In the first presentation, Corrine Moss, Maleeka Munroe, Megh Rathod, and Teshan Dias Desinghe presented the idea of a community space for new nurses to meet experienced nurses. The space would give the nurses a chance to share experiences with the goal of mitigating the stress new nurses feel transitioning into their careers. The new nurses the team chatted with during field work had noted that they often felt mental stress, anxiety, fatigue, and low self-confidence.

In the reflection of their journey, the team noted the importance of understanding needs.

“We had pre-assumptions at the beginning and had to understand that those assumptions were not necessarily valid,” said Munroe. “[When we were] able to interview and talk to young nurses we found out what their actual problems were, and we realized that our [original] assumption wasn’t a priority for them.”

“Initially we got hooked on the idea of simulation-based learning and gamification,” added Rathod. “Once we presented [our original idea] to our user, we learned that the biggest hurdle wasn’t learning the material … but feelings of self-efficacy and self-confidence were almost at an all-time low. There are so many fears of doing a bad job because they know that ultimately, the patients would be at risk.”

The second group that presented explored cultural competence in healthcare. They found that many leaders did not feel equipped to meet the needs of a diverse group of patients. In response, Shahrukh Khan, Krishihan Sivapragasam, and Morgan Martin created the Culture of Medicine Conference (CMC) – a three-day conference to build advocacy around cultural issues and foster a willingness to implement change.

One of the challenges the team identified in their design journey was the ability to fail fast and learn from those failures.

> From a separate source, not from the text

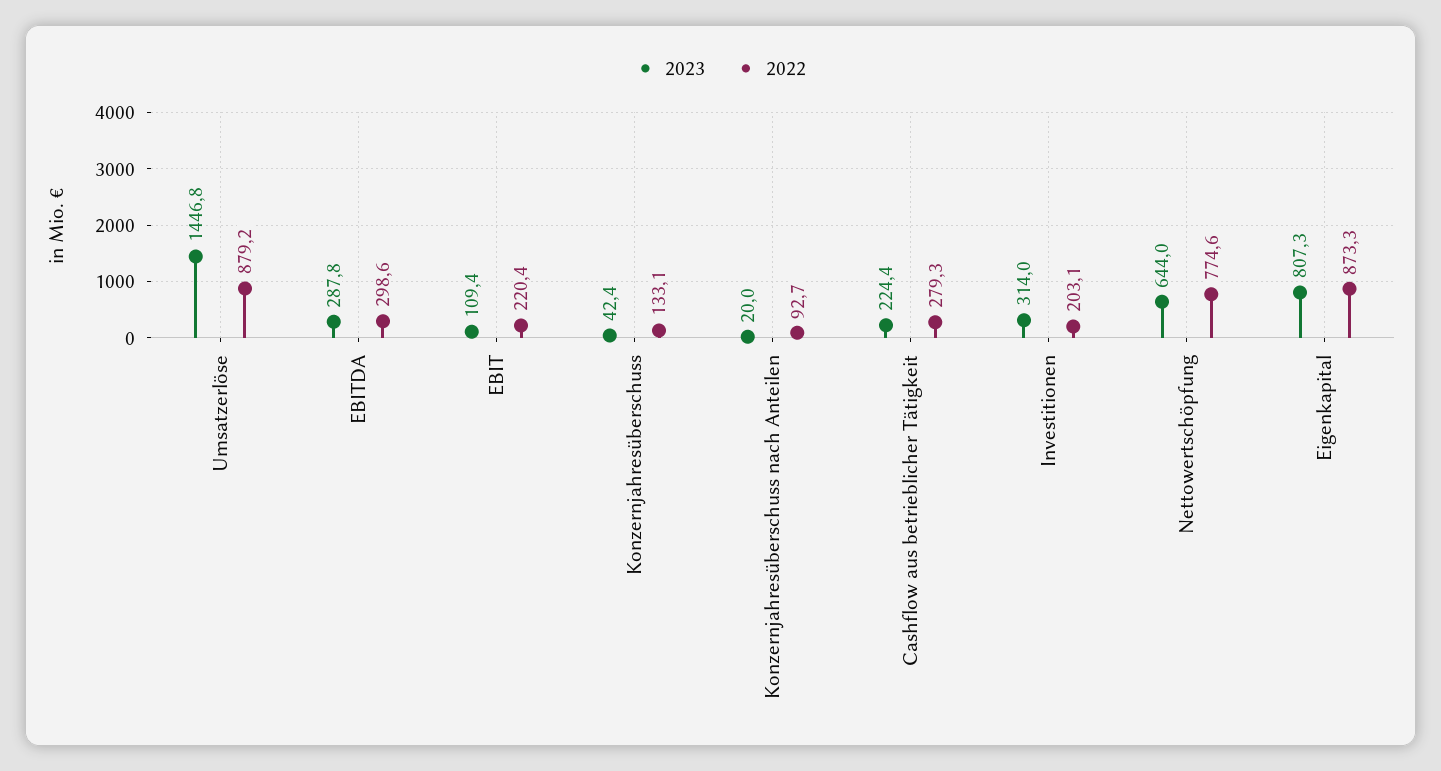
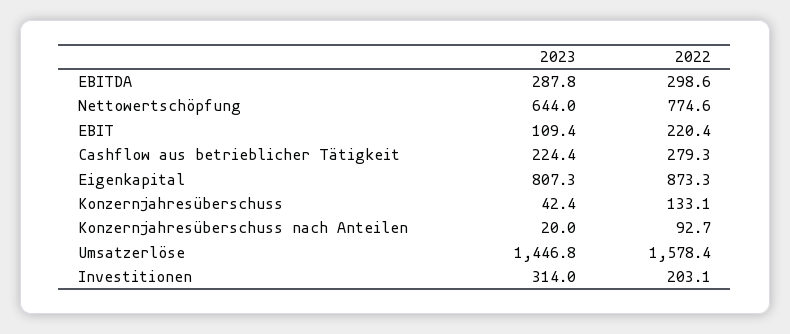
2022, Umsatzerlöse: 879.2 -> 1578.4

“After every field call, we had a different idea on our prototype and we weren’t sure what direction we should take,” said Khan. “We felt really discouraged at times because we weren’t told to scrap our prototype, but we kind of knew that we had to. But we learned the skills, and what was needed to build on our previous prototypes so that our general idea wasn’t lost.”

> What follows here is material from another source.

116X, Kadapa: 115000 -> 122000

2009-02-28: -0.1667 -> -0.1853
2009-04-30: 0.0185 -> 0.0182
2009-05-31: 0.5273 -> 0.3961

The panellists admired the commitment this team had to the process. “What was the most impressive to me was your acknowledgement of failure – that is the essence of innovation,” said Kelton. “It’s like research – every single experiment fails until the one that doesn’t.”

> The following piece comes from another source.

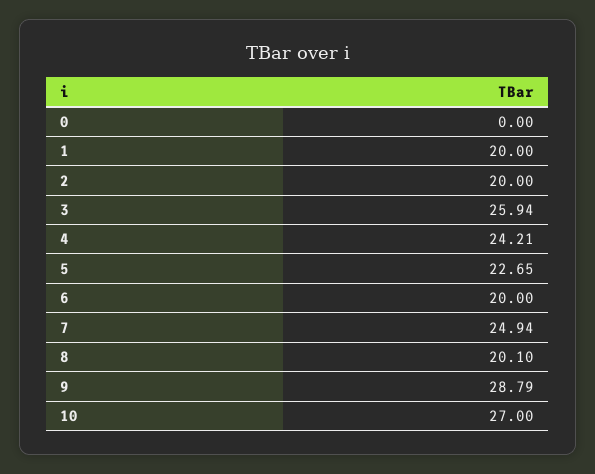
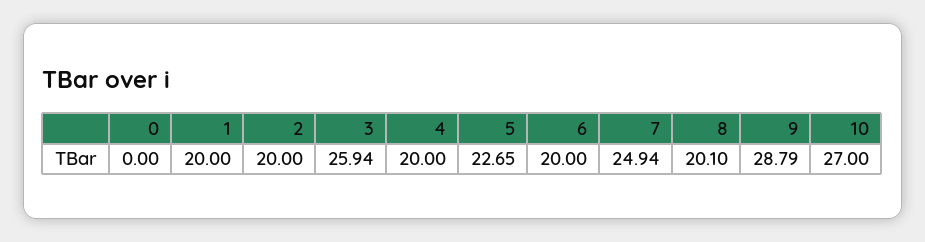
4: 24.21 -> 20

The final group to present created an escape room to tackle simulation-based learning. Health Escape is a virtual learning platform that builds leadership skills through real-life situations. Created by Emma Bruce, Julie Vo, Harleen Sangha, and Mohammed Shaik, the game aims to promote empathy, agility, interdisciplinary collaboration, communication, and ethics.

The panel challenged this team to refine their need and explore the social potential of their innovation. “A lot of people are starving for ways to connect with their team right now,” said Chan. “Could you create this software platform so that people could do teaming together? It’s really about the corporate fun experience and then debriefing in a way that is savvy to the healthcare leadership skills that you want to build.”

The session ended with breakout rooms where more groups chatted with guests about their work and learning and reflected on their exploration of design thinking.

“Some of the feedback we got [from our field work] was that you can’t teach leadership skills to people through a course,” said Hisham Al Kassem. He and his teammates were trying to do just that through the creation of a mandatory leadership course for med students. “After taking this course, I disagree with that. A course can have a lot of impact if it is designed in a good way with the correct content and correct methods of teaching and delivery.”

Although content acquisition was not one of the key goals of the course, the students demonstrated a promising understanding of a needs-driven approach to innovation. More impressive though, was their open-mindedness. They were curious and comfortable questioning their environments and themselves. They embraced ambiguity and cultivated empathy.

They are on track to be catalysts for creative problem-solving.